L’agronome Huguette Martel a expérimenté avec succès la technique de sursemis sur sol gelé au printemps avec du trèfle rouge dans une prairie composée de luzerne et de fétuque élevée. Photo : Gracieuseté du MAPAQ
L’agronome Huguette Martel a expérimenté avec succès la technique de sursemis sur sol gelé au printemps avec du trèfle rouge dans une prairie composée de luzerne et de fétuque élevée. Photo : Gracieuseté du MAPAQ

Les légumineuses plutôt que les graminées

Ceux qui l’ont déjà expérimenté savent que la technique n’est pas adaptée à tous les genres de semences. « On obtient de meilleurs succès avec les légumineuses, particulièrement le trèfle rouge et dans une moindre mesure le lotier parce qu’il prend plus de temps à germer », observe Huguette Martel.

Cette prédisposition des légumineuses pour le sursemis sur sol gelé tient essentiellement à la forme et à la volatilité de leurs semences versus celles des graminées. « La graine du trèfle rouge est ronde, par exemple.

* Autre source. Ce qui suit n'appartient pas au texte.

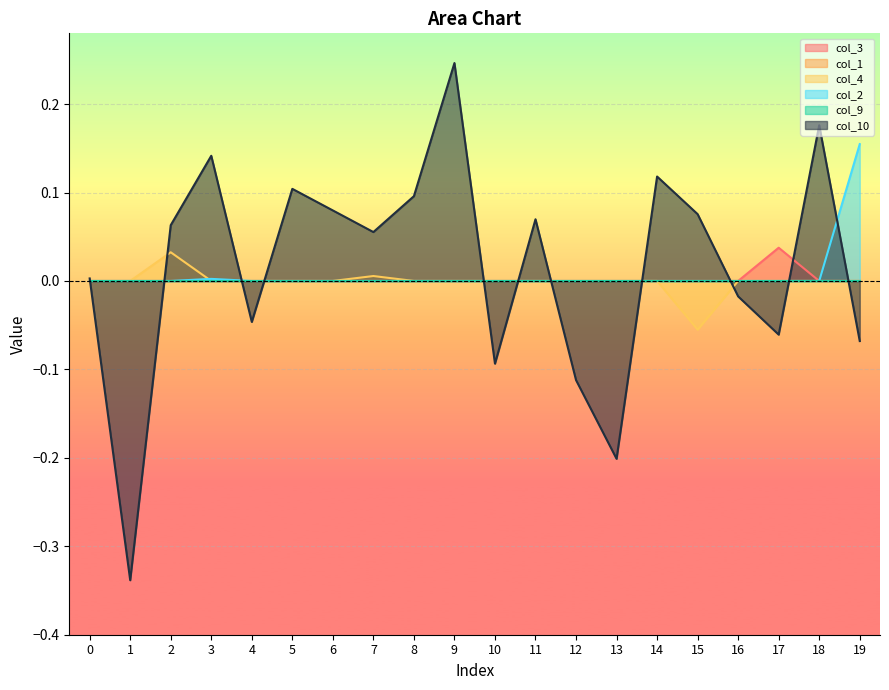

List the labels in order of col_3 value, largest first.

17, 0, 1, 2, 3, 4, 5, 6, 7, 8, 9, 10, 11, 12, 13, 14, 15, 16, 18, 19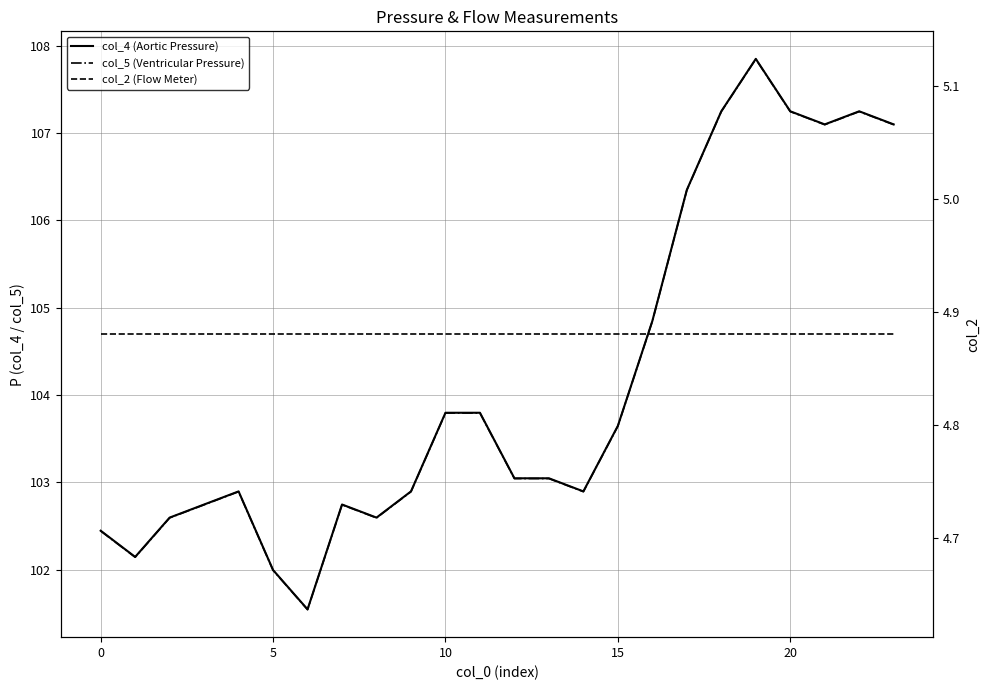

What is the lowest value of the col_5 (Ventricular Pressure) series?

101.5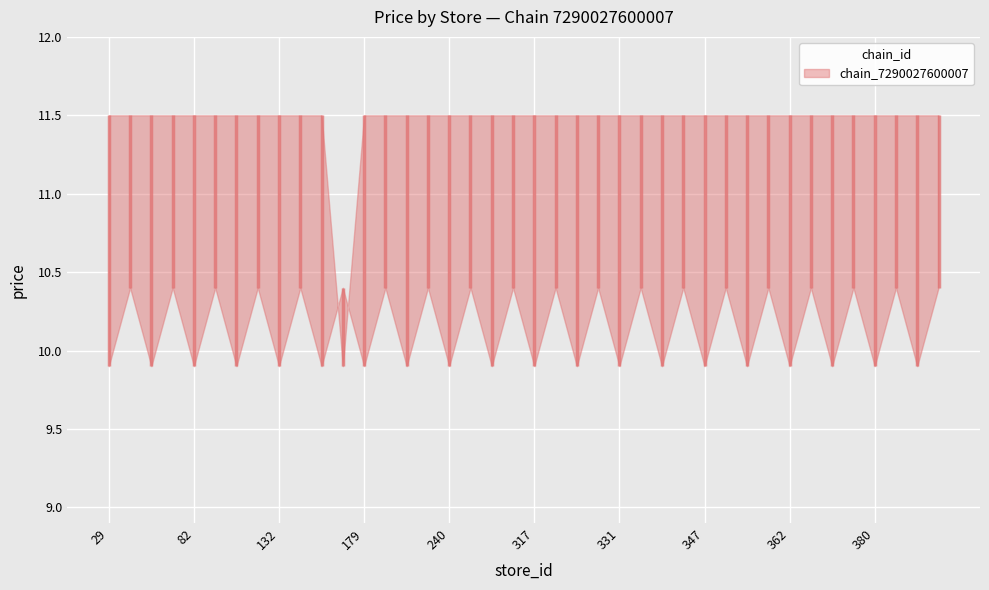

What is the minimum value shown in the chart?

9.9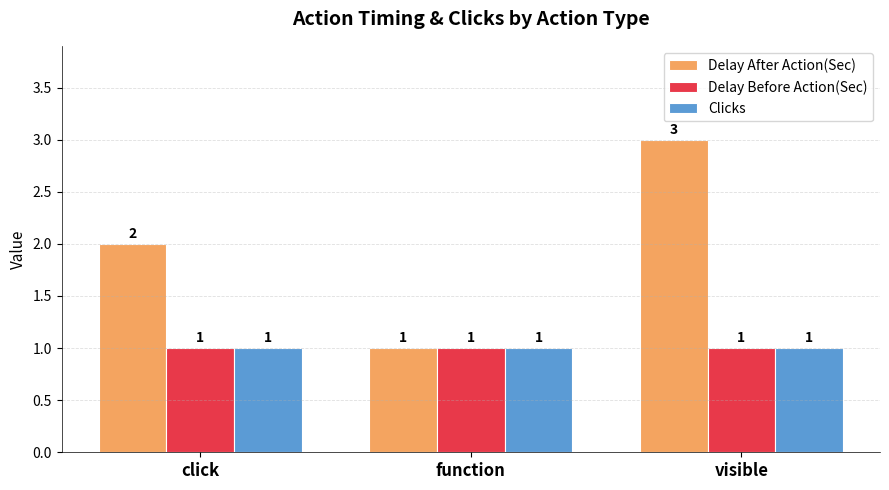

What is the approximate value of Delay Before Action(Sec) at visible?

1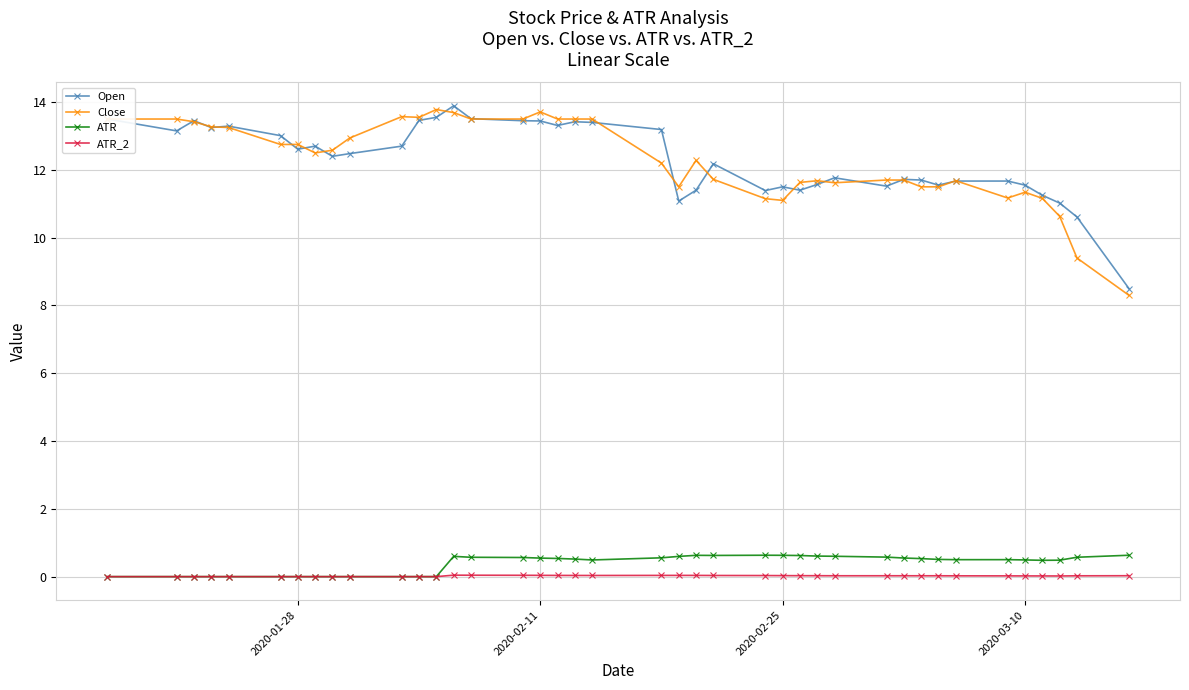

Is this an area chart (filled region under the line)?

No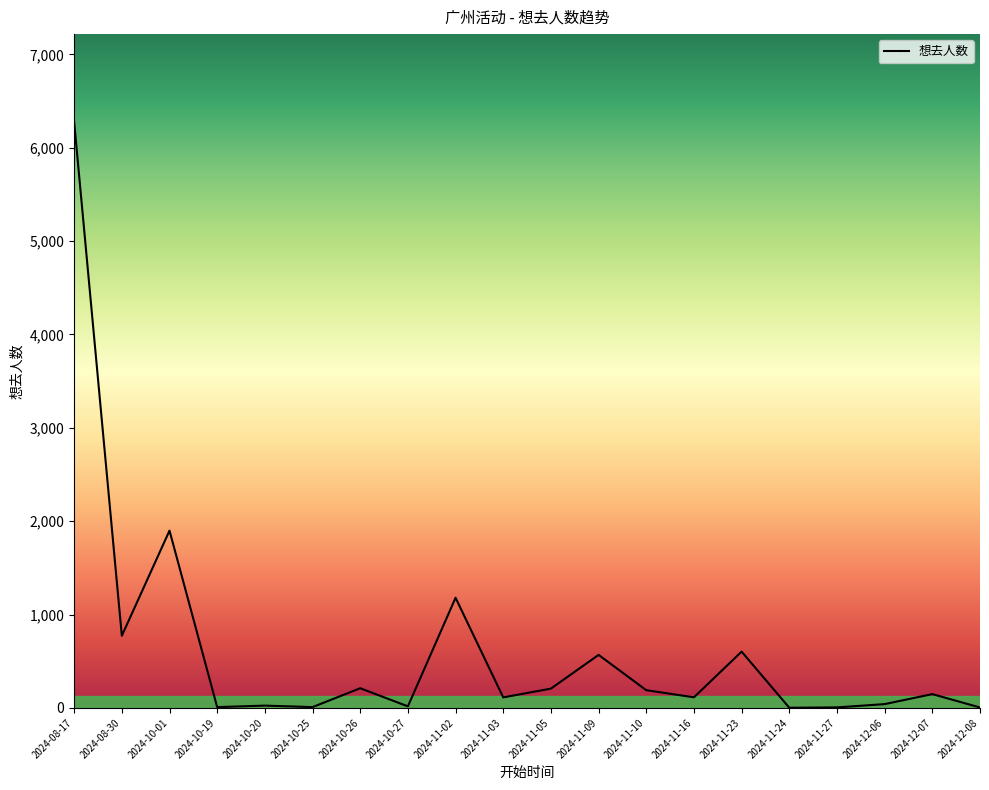

What position from the right is 2024-11-24?

5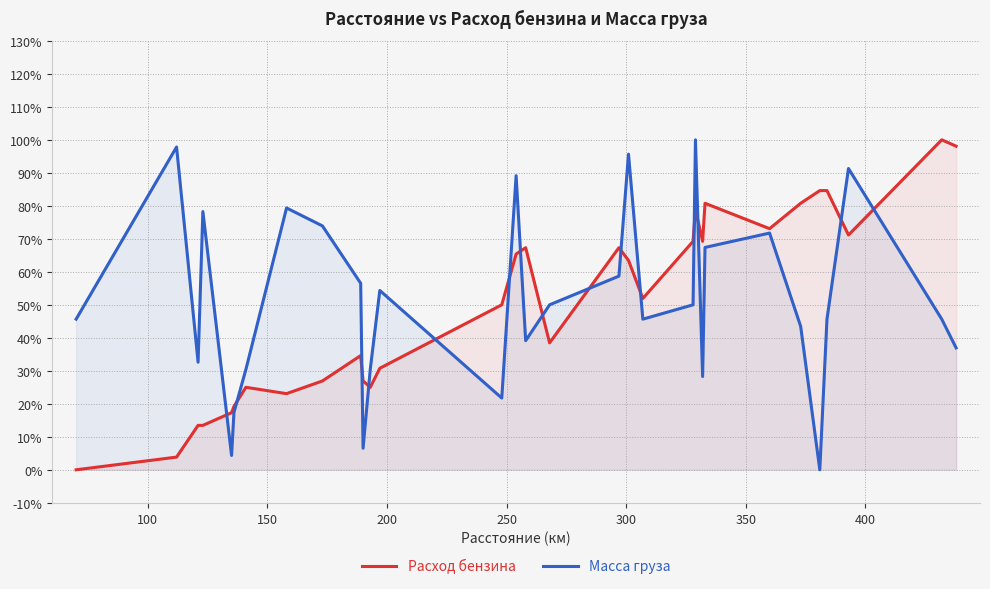

What is the difference between the maximum and minimum values in the Расход бензина series?

1.0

Quand elle va trouver un interstice, elle va s’y loger puis germer. La semence de la graminée est au contraire plus allongée et légère. Elle va donc avoir tendance à flotter et à s’accrocher un peu partout avant d’entrer dans le sol. Les résultats sont beaucoup moins intéressants », note l’agronome, qui dit néanmoins avoir obtenu quelques réussites avec le dactyle et le ray-grass au moyen de cette méthode. Autre facteur favorisant les légumineuses, leurs graines germent plus rapidement que celles des graminées.

Même si le succès de la technique est conditionnel à la présence des deux facteurs essentiels précédemment mentionnés et que la période pour la mettre en œuvre est limitée, le sursemis sur sol gelé est un outil à ne pas négliger, résume Huguette Martel. « C’est une opportunité de plus pour le producteur. Si ça fonctionne bien, ça veut dire une plante qui a déjà trois semaines d’avance sur sa croissance, puis ça fait ça de moins à faire au printemps », conclut-elle.